Working data:
+ + +
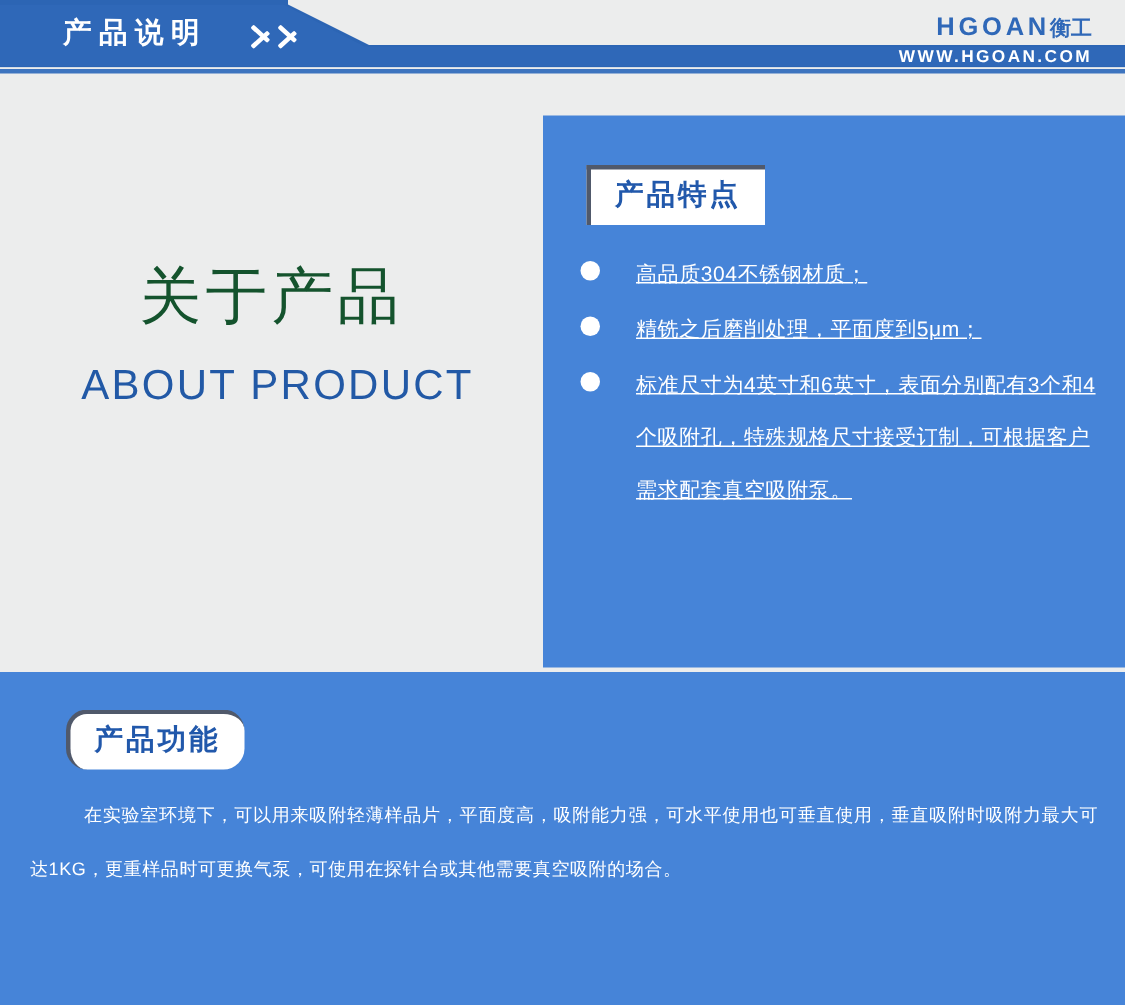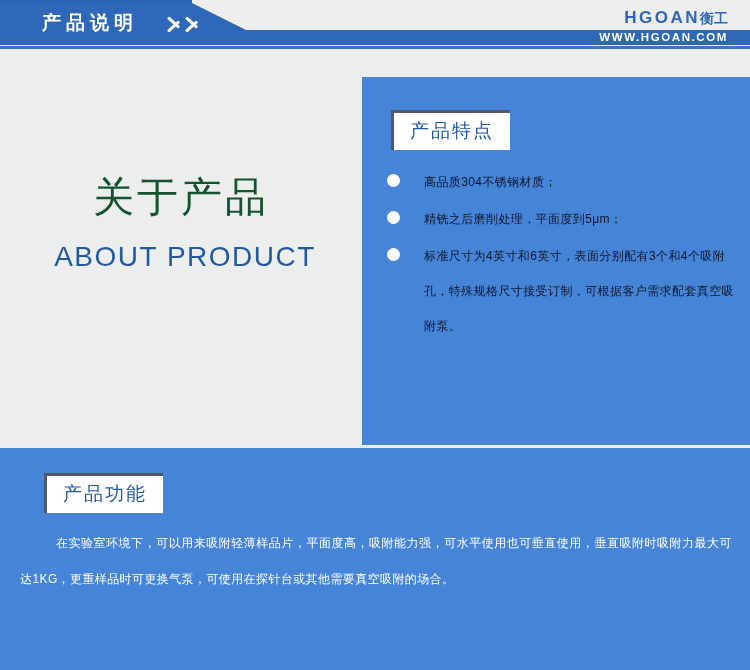--- a/index.html
+++ b/index.html
@@ -176,7 +176,7 @@
   }
   .label-box .label-text {
     font-size: 19px;
-    font-weight: normal;
+    font-weight: bold;
     color: #2158ab;
     letter-spacing: 2px;
     line-height: 24px;

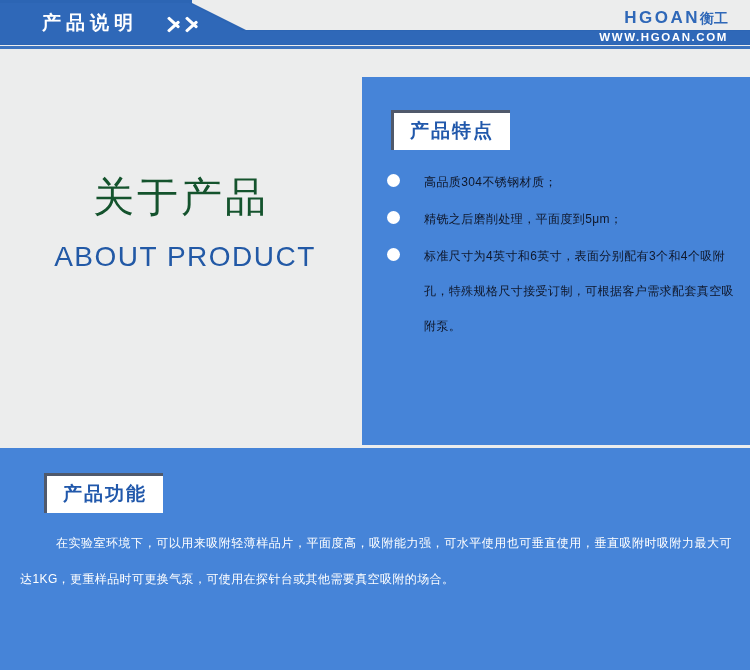--- a/index.html
+++ b/index.html
@@ -208,10 +208,11 @@
   }
   .feature-text {
     flex: 1 1 auto;
-    font-size: 12px;
-    color: #0f172a;
+    font-size: 14px;
+    color: #ffffff;
     line-height: 35px;
     letter-spacing: 0.4px;
+    text-decoration: underline;
   }
 
   

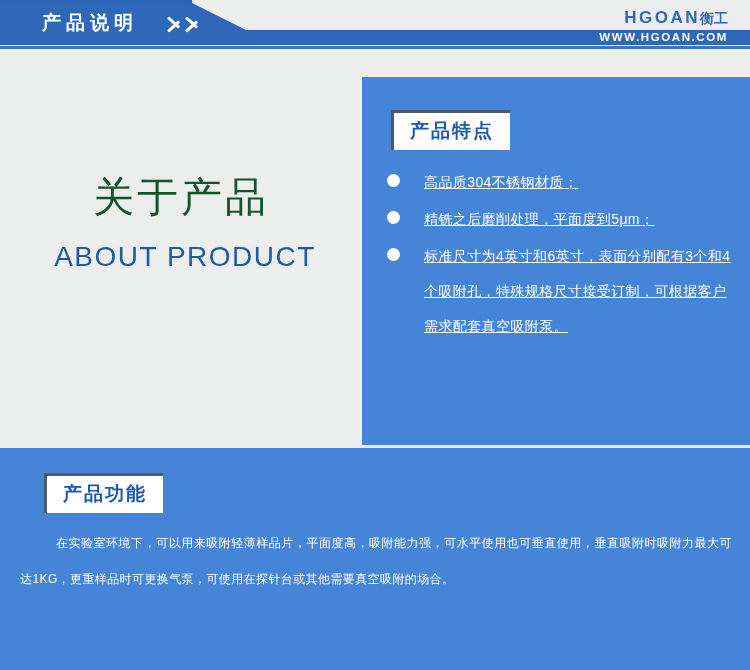--- a/index.html
+++ b/index.html
@@ -225,7 +225,7 @@
   }
   .function-title {
     position: absolute;
-    left: 44px; top: 25px;
+    left: 44px; top: 25px; border-radius: 14px;
   }
   .function-body {
     position: absolute;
+ + +
Directions: What you print must match the entries exactly, except that no pictures appear.

Result of the task:
--- a/index.html
+++ b/index.html
@@ -176,7 +176,7 @@
   }
   .label-box .label-text {
     font-size: 19px;
-    font-weight: normal;
+    font-weight: bold;
     color: #2158ab;
     letter-spacing: 2px;
     line-height: 24px;

--- a/index.html
+++ b/index.html
@@ -208,10 +208,11 @@
   }
   .feature-text {
     flex: 1 1 auto;
-    font-size: 12px;
-    color: #0f172a;
+    font-size: 14px;
+    color: #ffffff;
     line-height: 35px;
     letter-spacing: 0.4px;
+    text-decoration: underline;
   }
 
   

--- a/index.html
+++ b/index.html
@@ -225,7 +225,7 @@
   }
   .function-title {
     position: absolute;
-    left: 44px; top: 25px;
+    left: 44px; top: 25px; border-radius: 14px;
   }
   .function-body {
     position: absolute;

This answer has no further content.